Fungi can be extracted from soil and analyzed using molecular tools such as Illumina sequencing platform (among others) targeting the ITS region. The UNITE database and FUNguild provide the information to not only classify them into taxa but also into functional guilds[8],[9]. Quantitative analyses using qPCR work well on some groups while on other groups containing multiple nuclei (such as mycorrhiza) this is a larger challenge[10]. More classical techniques such as plating and quantifying root infections after hyphal staining work well for some groups.
Text by Dr. Elly Morriën, Faculty of Science, Institute for Biodiversity and Ecosystem Dynamics, University of Amsterdam
[1] Terhonen E et al. 2019. Forest Tree Microbiomes and Associated Fungal Endophytes: Functional Roles and Impact on Forest Health. Forest 10: 42.
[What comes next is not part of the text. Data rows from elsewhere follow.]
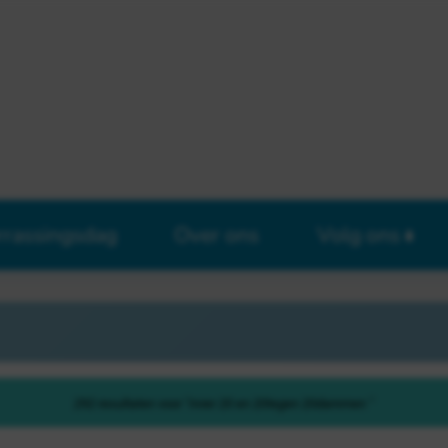
rrassingsdag
Over ons
Volg ons
292 resultaten voor "rivier 20 en 20tegen 20dammen "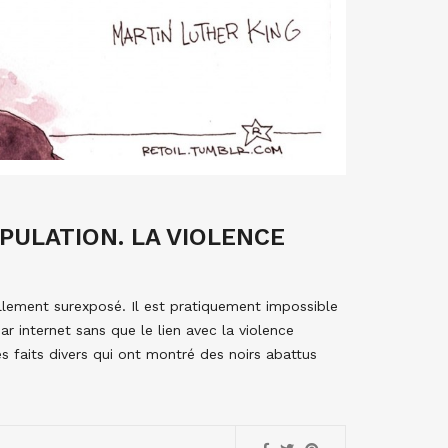
PULATION. LA VIOLENCE
llement surexposé. Il est pratiquement impossible
ar internet sans que le lien avec la violence
es faits divers qui ont montré des noirs abattus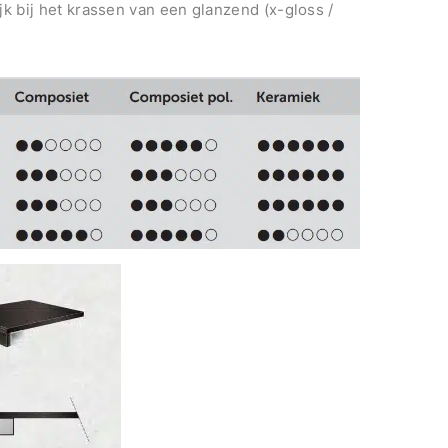
jk bij het krassen van een glanzend (x-gloss /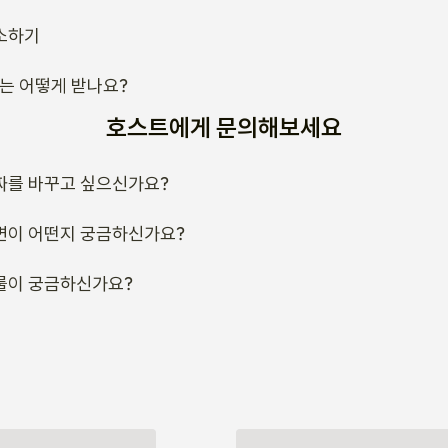
소하기
류는 어떻게 받나요?
호스트에게 문의해보세요
짜를 바꾸고 싶으신가요?
변이 어떤지 궁금하신가요?
룰이 궁금하신가요?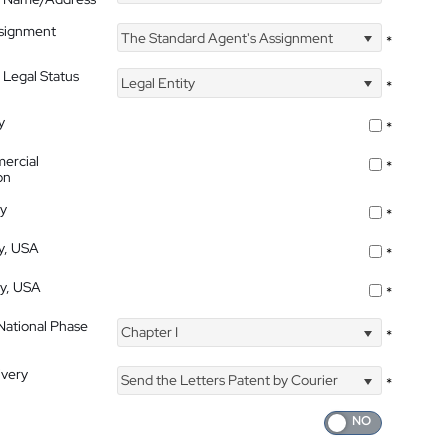
ssignment
The Standard Agent's Assignment
*
 Legal Status
Legal Entity
*
y
*
ercial
*
on
ty
*
ty, USA
*
ty, USA
*
 National Phase
Chapter I
*
ivery
Send the Letters Patent by Courier
*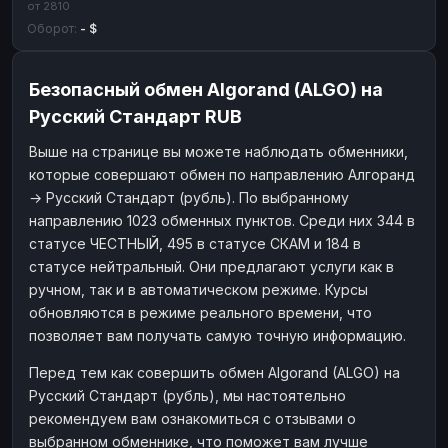
от 2810
Оборот:
- $
Безопасный обмен Algorand (ALGO) на
Русский Стандарт RUB
Выше на странице вы можете наблюдать обменники,
которые совершают обмен по направлению Алгоранд
→ Русский Стандарт (рубль). По выбранному
направлению 1023 обменных пунктов. Среди них 344 в
статусе ЧЕСТНЫЙ, 495 в статусе СКАМ и 184 в
статусе нейтральный. Они предлагают услуги как в
ручном, так и в автоматическом режиме. Курсы
обновляются в режиме реального времени, что
позволяет вам получать самую точную информацию.
Перед тем как совершить обмен Algorand (ALGO) на
Русский Стандарт (рубль), мы настоятельно
рекомендуем вам ознакомиться с отзывами о
выбранном обменнике, что поможет вам лучше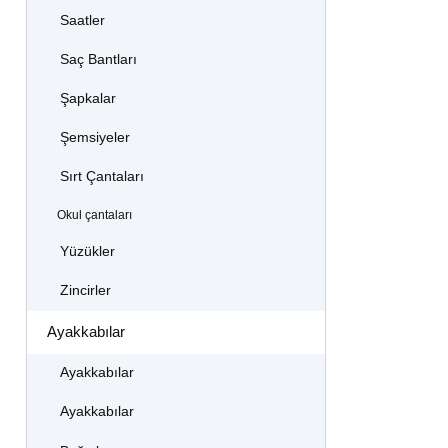
Saatler
Saç Bantları
Şapkalar
Şemsiyeler
Sırt Çantaları
Okul çantaları
Yüzükler
Zincirler
Ayakkabılar
Ayakkabılar
Ayakkabılar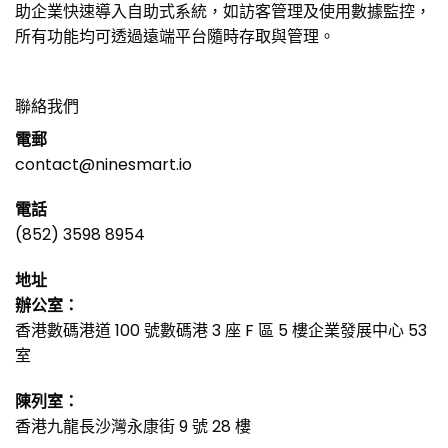
助企業快速導入自助式系統，如訪客管理及使用數據監控，
所有功能均可透過遠端平台隨時存取與管理。
聯絡我們
電郵
contact@ninesmart.io
電話
(852) 3598 8954
地址
辦公室：
香港數碼港道 100 號數碼港 3 座 F 區 5 樓企業發展中心 53
室
陳列室：
香港九龍長沙灣永康街 9 號 28 樓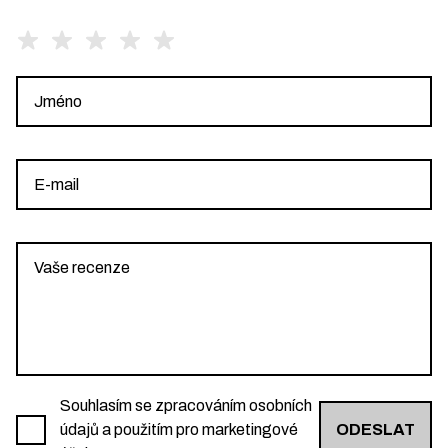
Souhlasím se zpracováním osobních
údajů a použitím pro marketingové
ODESLAT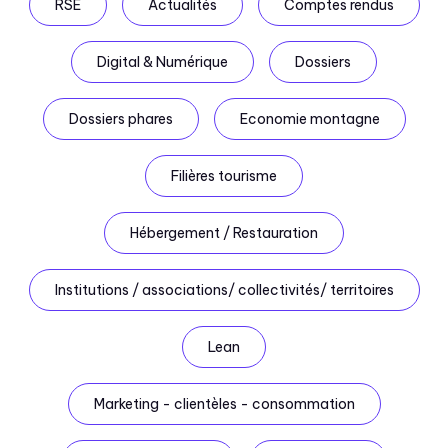
RSE
Actualités
Comptes rendus
Digital & Numérique
Dossiers
Dossiers phares
Economie montagne
Filières tourisme
Hébergement / Restauration
Institutions / associations/ collectivités/ territoires
Lean
Marketing - clientèles - consommation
[2] Fadiji AE & Babalola OO. 2020. Elucidating Mechanisms of Endophytes Used in Plant Protection and Other Bioactivities With Multifunctional Prospects. Frontiers in Bioengeneering & Biotechnology 8:467.
[3] Baldrian P et al. 2012. Active and total microbial communities in forest soil are largely different and highly stratified during decomposition. ISME Journal 6: 248–258.
[4] Davison J. 2015. Global assessment of arbuscular mycorrhizal fungus diversity reveals very low endemism. Science 349: 970-973.
[5] Hannula SE et al. 2012. 13C pulse-labeling assessment of the community structure of active fungi in the rhizosphere of a genetically starch-modified potato (Solanum tuberosum) cultivar and its parental isoline. New Phytologist 194: 784–799.
[6] Frąc M et al. 2018. Fungal Biodiversity and Their Role in Soil Health. Frontier in Microbiology 9:707.
[7] Jones DL et al. 2014. Plant and mycorrhizal regulation of rhizodeposition. New Phytologist 163 : 459–48.
[8] Nilsson RH. 2019. The UNITE database for molecular identification of fungi: handling dark taxa and parallel taxonomic classifications. Nucleic Acids Research 47: D259–D264.
[9] Nguyen NH et al. 2016. FUNGuild: an open annotation tool for parsing fungal community datasets by ecological guild. Fungal Ecoogy 2016: 241–248.
[10] Bodenhausen N. 2021. Relative qPCR to quantify colonization of plant roots by arbuscular mycorrhizal fungi. Mycorrhiza 31: 137–148.